Debiasing Techniques: IPS, Position Features, and Trade-offs
INVERSE PROPENSITY SCORING
Weight each training example by the inverse of its propensity (probability of being shown). If item A was shown with 80% probability and got a click, weight it by 1/0.8 = 1.25. If item B was shown with 10% probability and got a click, weight it by 1/0.1 = 10. This amplifies signals from items that were unlikely to be shown, correcting for selection bias.
POSITION AWARE MODELS
Train the model with position as an explicit feature. During training, the model learns that position 1 gets 5x more clicks than position 5. At serving time, set position to a constant (like position 3 for all items) to predict relevance independent of display position.

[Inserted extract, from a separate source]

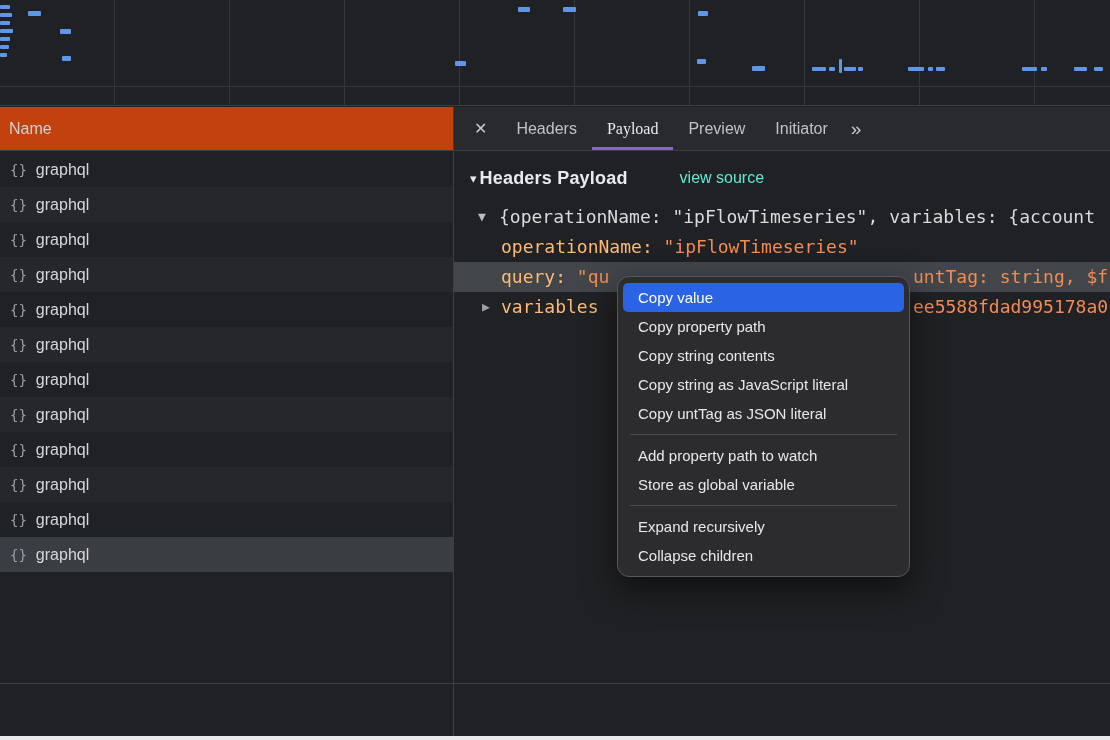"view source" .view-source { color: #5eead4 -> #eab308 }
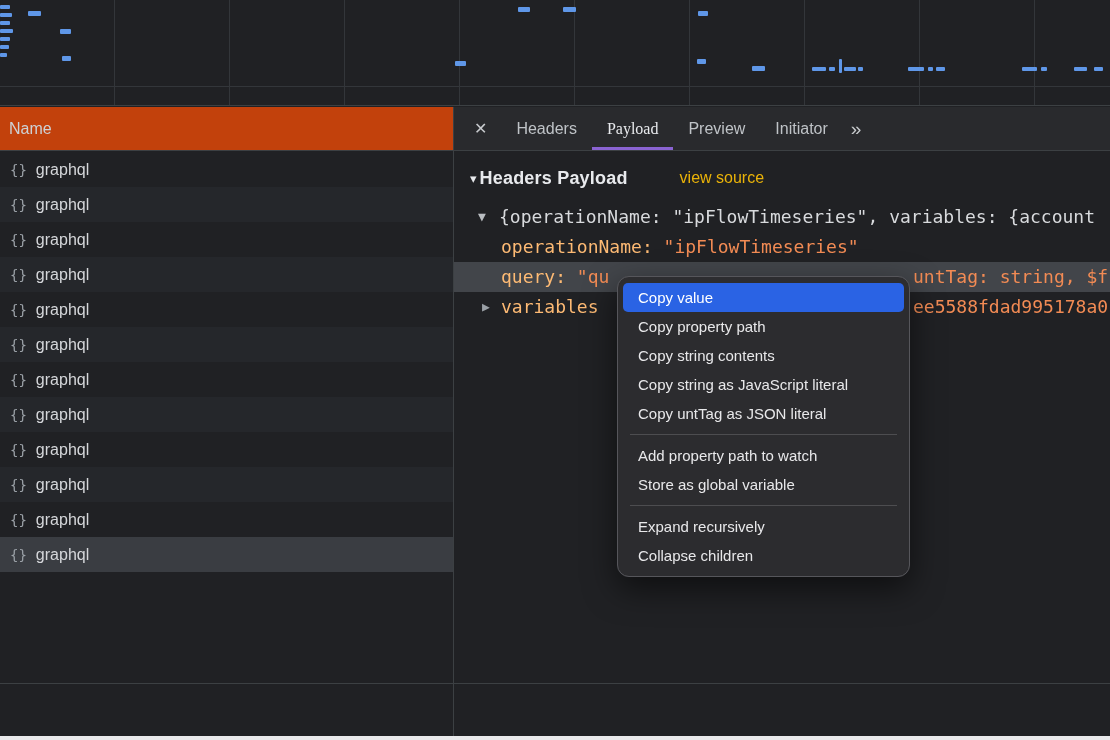"Copy value" .context-menu { border-radius: 12px -> 20px }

This separates the position effect from the relevance signal.
EXPLORATION RATE TRADEOFF
More exploration (5-10% random traffic) provides unbiased data but hurts short term metrics. Users in exploration see suboptimal recommendations. Less exploration (1%) protects metrics but leaves you blind to new items and changing preferences. Start with 5% and reduce as your propensity estimates improve.
VARIANCE VS BIAS TRADEOFF
IPS reduces bias but increases variance. Rare events get huge weights, making training unstable. Clipping weights (capping at 10x or 100x) reduces variance but reintroduces some bias. Doubly robust estimators combine IPS with model predictions to reduce variance while maintaining low bias.